Todas estas circunstancias crean una situación crítica de cara a la recesión que parece anunciarse. De ahí que ciertos autores y políticos se pregunten si la nueva QE que se proyecta no debería tener unas características distintas de la antigua; si no tendría que instrumentarse vertiendo directamente el dinero sobre los particulares en lugar de sobre los bancos. Las ventajas serían evidentes. Incrementaría la igualdad, ya que los recursos irían orientados a los ciudadanos más necesitados y, por la misma razón, el impacto sobre la actividad económica sería más inmediato, teniendo en cuenta que los receptores de los recursos tendrían una propensión al consumo mucho más elevada.
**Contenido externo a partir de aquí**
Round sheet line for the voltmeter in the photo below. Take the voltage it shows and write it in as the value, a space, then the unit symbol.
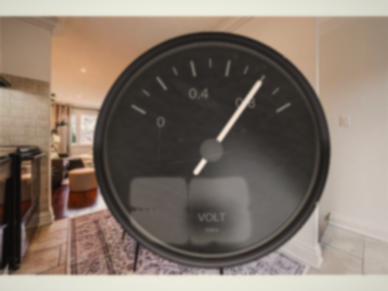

La propuesta es menos novedosa de lo que parece. Se trata de aunar la política monetaria y la política fiscal. Consistiría en realidad en instrumentar a nivel europeo una serie de programas de gasto público, tanto de infraestructuras como de prestaciones sociales a los más perjudicados por la crisis, financiados con la creación de dinero y no con impuestos. Ciertamente, esta inyección de efectivo tendría una dificultad evidente para la vuelta atrás en el momento en que el BCE decidiese drenar liquidez del sistema, pero en la actualidad esta institución cuenta con tal nivel de activos en su balance, proveniente de la primera expansión cuantitativa, que le bastaría y sobraría para instrumentar, si fuera necesaria, una política restrictiva.
La idea es sugerente, pero un tanto alambicada y desde luego ingenua. Alambicada, porque, ante la carencia en la Unión de un verdadero presupuesto y de tributos con suficiencia recaudatoria que pudiesen servir para instrumentar una política fiscal expansiva, se propone la acción del BCE financiando toda una serie de gastos públicos mediante la expansión monetaria. Ingenua, porque supone que los que se niegan a toda expansión fiscal en el ámbito nacional y se oponen radicalmente a todo incremento del presupuesto comunitario o a cualquier procedimiento con vistas a mutualizar el riesgo iban a permitir la monetización de un volumen sustancial de gasto público y, además, en el plano supranacional y europeo.